Before our digital revolution, there was a visceral need for E3. Before broadbands and live streams, E3 was the global standard for showing off your next big thing. Sure TV spots and Magazine ads would follow, but nothing – nothing – beats the allure of an elevated stage and a curtain between you and the unknown. And that was what E3 did best… back then.
When Nintendo chose to forgo their physical presence at E3 a few years back I thought it was a final nail in the coffin for their already dubious Wii U. Choosing to stream a Nintendo Direct stream, however, was a personal epiphany for me. Putting aside their creative genius in trusting Robot Chicken to help them out, Nintendo proved the reliance on physical presence at E3 was no more important than DLC on a Vita title. Instead of boring the crowd with Reggie’s presence, the big N let their game footage speak for itself, and it held up just a strong as either Sony or Microsoft did that year.
Personal Note: Reginald Fils-Aime is a brilliant Nintendo employee and incredibly intelligent about the video game industry when allowed to speak freely. His biggest flaw, unfortunately, is that he is a terrible public speaker and has absolutely zero talent when reciting a script.

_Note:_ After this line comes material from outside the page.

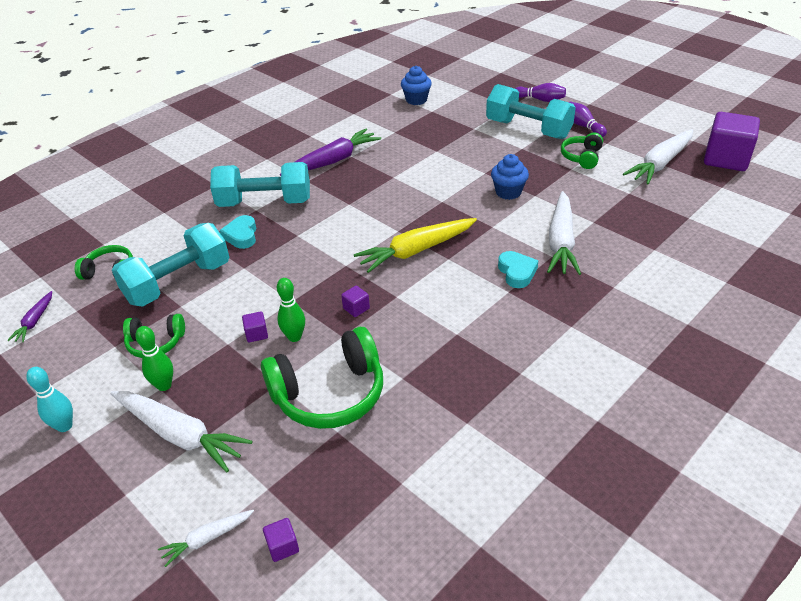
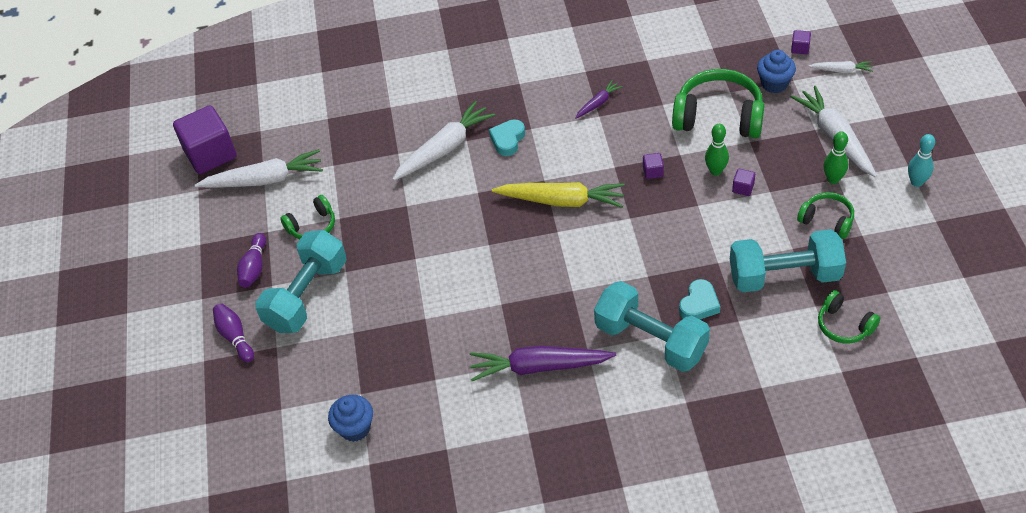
camera: 140 degrees left, 10 degrees up
purple carrot [7,291,52,342] -> purple carrot moved to [575,80,623,119]
turquoise dumbbell [486,84,576,139] -> turquoise dumbbell turned 45 degrees clockwise [255,230,347,333]
blue cupcake [491,154,529,200] -> blue cupcake moved to [757,50,796,93]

Having seen this awkwardness in person at Nintendo’s HQ in Redmond, Washington, I can only hope Miyamoto switches places with him while he is still a part of the big N.
It was a moment that unveiled the necessary future for all of E3. As I began to look at these annual parades with a more critical eye, it dawned on me how impractical it was for such events to really ever take place at all. If one were to ask the average E3 attendee why they were there, seldom would one hear the answer “I just want Reggie/Phil/Mike to announce *insert game here *”. It was all about the experience of seeing the footage for the first time, then trying desperately to translate that enchantment into a 2-page spread for next month’s issue.
Media has moved faster than the players who have spent decades trying to translate it, master it, package and it sell it; and E3 is a prime example of an industry that has exceeded the means people use to express it. In fact, I would argue that E3 costs most developers and publishers more money than simply streaming it on their own.
Does Sony really need E3 to do a product demonstration of Morpheus to convince their fans to buy it? Does Microsoft really need a stage to convince people how Windows 10 is all about gaming? Does Bethesda truly need E3 to convince us to buy Fallout 4?
None of these strategies need a stage, or thousands of bloggers, or a sprawling convention space with overpriced sandwiches and Powerade. Developers and Publishers don’t need to set aside hundreds of thousands of resources for hotel rooms, plane tickets, booth space and hardware. If the ultimate message of E3 is still about the games we want to play, then the convention itself is long overdue for the beautiful death it deserves.